Multispecies occupancy model
To evaluate the impact of magpie presence on occupancy of native small bird species, we used a multispecies occupancy model (“occuMulti” function of the unmarked R package: Fiske & Chandler 2011; Rota et al. 2016). Of the eight native species that we surveyed, four (Fairy Pitta, Japanese Paradise Flycatcher, Eastern Crowned Warbler, and Ruddy Kingfisher) were excluded from the analysis because they occurred at fewer than three points. We used the detection/non-detection data for the magpie and four native species (Narcissus Flycatcher, Japanese Tit, Varied Tit, and Japanese Bush Warbler) in each 3-min sampling interval as the response variables, although the detection/non-detection for native species were the same among six 3-min samplings in a single visit (see details in Bird survey). This modeling approach using repeated 3-min detection statuses of five species in a single model enabled us to estimate the interaction between magpie occupancy and that of multiple native bird species (i.e., magpie:[Narcissus Flycatcher], magpie:[Japanese Tit], magpie:[Varied Tit], and magpie:[Japanese Bush Warbler]), simultaneously, while considering playback effects on the detection probability of the magpie. For the magpie, the explanatory variables for the ecological and observation process were the same as in the final model. Similarly, for each native species, we used single-species occupancy models, with explanatory variables selected based on the quadratic term or logarithmic transformation of each environmental factor (forest cover, natural forest proportion, elevation, and TPI) after standardization. The explanatory variables for the observation process were fixed to be survey date, its quadratic term, and survey time. We assumed that magpie presence affects only the intercept for native species occupancy (i.e., mean occupancy).
Mapping the potential distribution of the Red-billed Blue Magpie
In order to predict the potential future expansion, we mapped the habitat suitability for the magpie at 200-m resolution across Shikoku using the final model and the environmental data that were used for survey point selection. First, we calculated the mean elevation within a 100-m radius from the center of each 10 m × 10 m cell (i.e., 317 cells were included in this range) using a 10-m digital elevation model. Then, we calculated forest cover within a 600-m radius from the center of each 10 m × 10 m cell (i.e., 11,289 cells were included in this range) using the 10-m land use map.
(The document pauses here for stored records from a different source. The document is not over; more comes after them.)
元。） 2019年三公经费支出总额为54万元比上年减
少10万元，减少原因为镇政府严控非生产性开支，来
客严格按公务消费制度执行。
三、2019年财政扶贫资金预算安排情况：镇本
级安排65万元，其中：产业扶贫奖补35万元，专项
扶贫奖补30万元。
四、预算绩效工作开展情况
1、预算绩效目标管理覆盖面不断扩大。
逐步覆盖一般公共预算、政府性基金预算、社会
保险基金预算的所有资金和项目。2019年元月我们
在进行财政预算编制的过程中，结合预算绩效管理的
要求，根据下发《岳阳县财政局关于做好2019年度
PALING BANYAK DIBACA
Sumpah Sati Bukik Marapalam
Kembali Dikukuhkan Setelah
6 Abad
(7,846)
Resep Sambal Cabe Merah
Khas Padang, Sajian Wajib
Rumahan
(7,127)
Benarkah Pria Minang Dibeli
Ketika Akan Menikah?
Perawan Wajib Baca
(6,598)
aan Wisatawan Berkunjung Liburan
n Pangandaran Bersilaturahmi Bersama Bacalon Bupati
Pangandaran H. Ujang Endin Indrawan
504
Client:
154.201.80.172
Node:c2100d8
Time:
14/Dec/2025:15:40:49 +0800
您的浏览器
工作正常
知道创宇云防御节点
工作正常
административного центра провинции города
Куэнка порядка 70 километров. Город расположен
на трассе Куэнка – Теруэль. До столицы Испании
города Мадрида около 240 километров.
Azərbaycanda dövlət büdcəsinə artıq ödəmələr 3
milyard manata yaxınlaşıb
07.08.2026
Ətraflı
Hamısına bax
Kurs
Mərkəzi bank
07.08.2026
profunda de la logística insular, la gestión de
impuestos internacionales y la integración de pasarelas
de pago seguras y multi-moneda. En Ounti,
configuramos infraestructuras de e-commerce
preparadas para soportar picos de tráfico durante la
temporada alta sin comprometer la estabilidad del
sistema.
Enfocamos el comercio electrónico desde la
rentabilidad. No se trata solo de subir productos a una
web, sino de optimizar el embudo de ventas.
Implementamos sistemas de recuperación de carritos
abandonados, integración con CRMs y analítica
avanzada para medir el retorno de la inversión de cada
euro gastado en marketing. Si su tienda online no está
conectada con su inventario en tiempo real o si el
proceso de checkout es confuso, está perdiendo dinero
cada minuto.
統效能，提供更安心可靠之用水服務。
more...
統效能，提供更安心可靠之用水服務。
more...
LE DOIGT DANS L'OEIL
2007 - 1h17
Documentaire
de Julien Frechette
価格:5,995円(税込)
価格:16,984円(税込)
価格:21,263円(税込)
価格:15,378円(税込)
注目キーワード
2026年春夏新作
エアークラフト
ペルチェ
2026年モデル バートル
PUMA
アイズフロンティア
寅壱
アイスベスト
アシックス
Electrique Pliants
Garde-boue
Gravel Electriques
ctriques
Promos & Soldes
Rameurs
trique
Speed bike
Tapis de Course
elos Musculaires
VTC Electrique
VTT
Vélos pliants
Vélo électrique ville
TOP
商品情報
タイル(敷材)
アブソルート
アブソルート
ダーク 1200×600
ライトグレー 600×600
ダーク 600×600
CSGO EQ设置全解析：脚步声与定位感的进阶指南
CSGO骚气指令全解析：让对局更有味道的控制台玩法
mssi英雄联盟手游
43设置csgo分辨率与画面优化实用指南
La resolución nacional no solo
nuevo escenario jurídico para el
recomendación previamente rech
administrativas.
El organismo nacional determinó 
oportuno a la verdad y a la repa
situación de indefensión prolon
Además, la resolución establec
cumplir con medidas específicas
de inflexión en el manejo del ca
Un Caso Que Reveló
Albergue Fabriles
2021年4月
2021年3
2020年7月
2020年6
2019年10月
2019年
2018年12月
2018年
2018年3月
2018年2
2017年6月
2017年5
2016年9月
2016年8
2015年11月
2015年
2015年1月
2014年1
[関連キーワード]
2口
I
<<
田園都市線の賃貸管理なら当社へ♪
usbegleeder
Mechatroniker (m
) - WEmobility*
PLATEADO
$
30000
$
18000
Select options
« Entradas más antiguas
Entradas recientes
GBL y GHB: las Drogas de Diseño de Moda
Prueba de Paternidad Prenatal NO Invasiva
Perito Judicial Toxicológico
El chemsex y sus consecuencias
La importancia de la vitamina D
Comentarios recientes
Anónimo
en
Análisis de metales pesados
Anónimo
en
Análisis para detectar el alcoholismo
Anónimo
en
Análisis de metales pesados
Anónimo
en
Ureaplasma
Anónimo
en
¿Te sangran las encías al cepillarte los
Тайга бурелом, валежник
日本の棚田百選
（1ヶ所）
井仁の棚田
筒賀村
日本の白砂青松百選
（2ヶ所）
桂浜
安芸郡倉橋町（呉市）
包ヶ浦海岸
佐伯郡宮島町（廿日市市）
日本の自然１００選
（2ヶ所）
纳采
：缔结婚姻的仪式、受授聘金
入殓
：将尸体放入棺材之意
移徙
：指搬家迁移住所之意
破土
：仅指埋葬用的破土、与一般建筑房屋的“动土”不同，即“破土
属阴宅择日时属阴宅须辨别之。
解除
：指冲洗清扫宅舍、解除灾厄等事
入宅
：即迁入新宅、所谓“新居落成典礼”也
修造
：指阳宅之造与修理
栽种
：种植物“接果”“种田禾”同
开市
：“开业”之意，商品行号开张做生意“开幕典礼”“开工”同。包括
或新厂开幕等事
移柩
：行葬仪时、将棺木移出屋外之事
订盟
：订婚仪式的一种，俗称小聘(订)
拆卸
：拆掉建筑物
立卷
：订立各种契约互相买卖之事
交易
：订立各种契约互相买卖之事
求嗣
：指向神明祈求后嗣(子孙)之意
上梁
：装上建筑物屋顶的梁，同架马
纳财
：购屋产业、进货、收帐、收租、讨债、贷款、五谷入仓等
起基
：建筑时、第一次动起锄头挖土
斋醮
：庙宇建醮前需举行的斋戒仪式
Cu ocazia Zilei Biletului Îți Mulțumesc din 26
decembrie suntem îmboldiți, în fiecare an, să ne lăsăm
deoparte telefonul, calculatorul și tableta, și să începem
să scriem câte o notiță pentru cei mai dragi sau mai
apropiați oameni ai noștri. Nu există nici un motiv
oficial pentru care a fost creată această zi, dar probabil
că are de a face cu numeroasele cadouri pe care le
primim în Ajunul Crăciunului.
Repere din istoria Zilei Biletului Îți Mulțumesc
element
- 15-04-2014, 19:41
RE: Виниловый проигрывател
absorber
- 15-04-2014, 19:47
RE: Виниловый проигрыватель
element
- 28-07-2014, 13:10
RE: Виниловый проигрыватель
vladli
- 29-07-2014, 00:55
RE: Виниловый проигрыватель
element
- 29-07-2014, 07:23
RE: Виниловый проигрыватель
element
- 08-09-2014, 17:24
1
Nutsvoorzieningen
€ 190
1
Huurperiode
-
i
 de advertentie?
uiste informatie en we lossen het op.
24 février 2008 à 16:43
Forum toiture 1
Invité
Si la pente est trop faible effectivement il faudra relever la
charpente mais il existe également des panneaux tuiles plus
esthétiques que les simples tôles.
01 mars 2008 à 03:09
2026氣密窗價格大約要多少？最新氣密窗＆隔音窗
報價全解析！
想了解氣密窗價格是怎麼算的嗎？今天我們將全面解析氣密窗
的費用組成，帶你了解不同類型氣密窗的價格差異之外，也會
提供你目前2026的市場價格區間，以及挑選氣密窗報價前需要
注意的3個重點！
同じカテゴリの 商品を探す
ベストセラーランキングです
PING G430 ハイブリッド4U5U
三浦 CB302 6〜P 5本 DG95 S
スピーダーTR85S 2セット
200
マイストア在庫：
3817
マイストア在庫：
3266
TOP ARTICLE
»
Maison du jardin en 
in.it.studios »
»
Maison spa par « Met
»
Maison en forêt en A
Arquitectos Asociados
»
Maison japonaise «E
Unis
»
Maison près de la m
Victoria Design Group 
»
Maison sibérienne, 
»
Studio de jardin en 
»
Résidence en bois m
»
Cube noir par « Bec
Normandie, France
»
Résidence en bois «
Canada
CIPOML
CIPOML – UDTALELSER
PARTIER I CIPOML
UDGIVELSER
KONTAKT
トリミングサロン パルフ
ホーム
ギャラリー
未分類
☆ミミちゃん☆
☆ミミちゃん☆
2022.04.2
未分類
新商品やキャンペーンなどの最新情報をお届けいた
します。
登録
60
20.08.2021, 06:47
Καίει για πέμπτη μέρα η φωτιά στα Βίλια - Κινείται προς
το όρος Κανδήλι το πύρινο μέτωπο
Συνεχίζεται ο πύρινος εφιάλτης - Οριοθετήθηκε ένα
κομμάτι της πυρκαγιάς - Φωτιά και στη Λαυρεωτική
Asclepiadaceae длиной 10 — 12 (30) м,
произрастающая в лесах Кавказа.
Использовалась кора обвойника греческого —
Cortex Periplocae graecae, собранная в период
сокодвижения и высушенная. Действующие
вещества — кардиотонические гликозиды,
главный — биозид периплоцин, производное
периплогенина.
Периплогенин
To create data at a 200-m resolution from those at a 10-m resolution, we averaged the elevation and forest cover data across 400 10 m × 10 m cells within each 200-m grid. Finally, we mapped the expected occupancy probability by substituting these 200-m resolution environmental data into the final model, although with extrapolated ranges of the forest cover and elevation.
To evaluate the performance of the final model, we used 52 observation records collected over the past 20 years, separately from our surveys (hereafter, observational data: Tanioka and Hamada, unpublished data). The observational data were collected by bird watchers with bird identification skills in a manner differing from that of our surveys (i.e., occasional observation without playback). All but five records were collected before our surveys. Although observation times and detection radii were not recorded, it is possible that magpies have continued to inhabit the area because magpies were observed multiple times in areas within 10 km of each observation site. We compared the predicted occupancy probability, elevation, and forest cover of these observation locations (i.e., presence only data) with those of “detected” and “non-detected” points of our field survey, and examined the features of observation sites despite low predicted occupancy probability.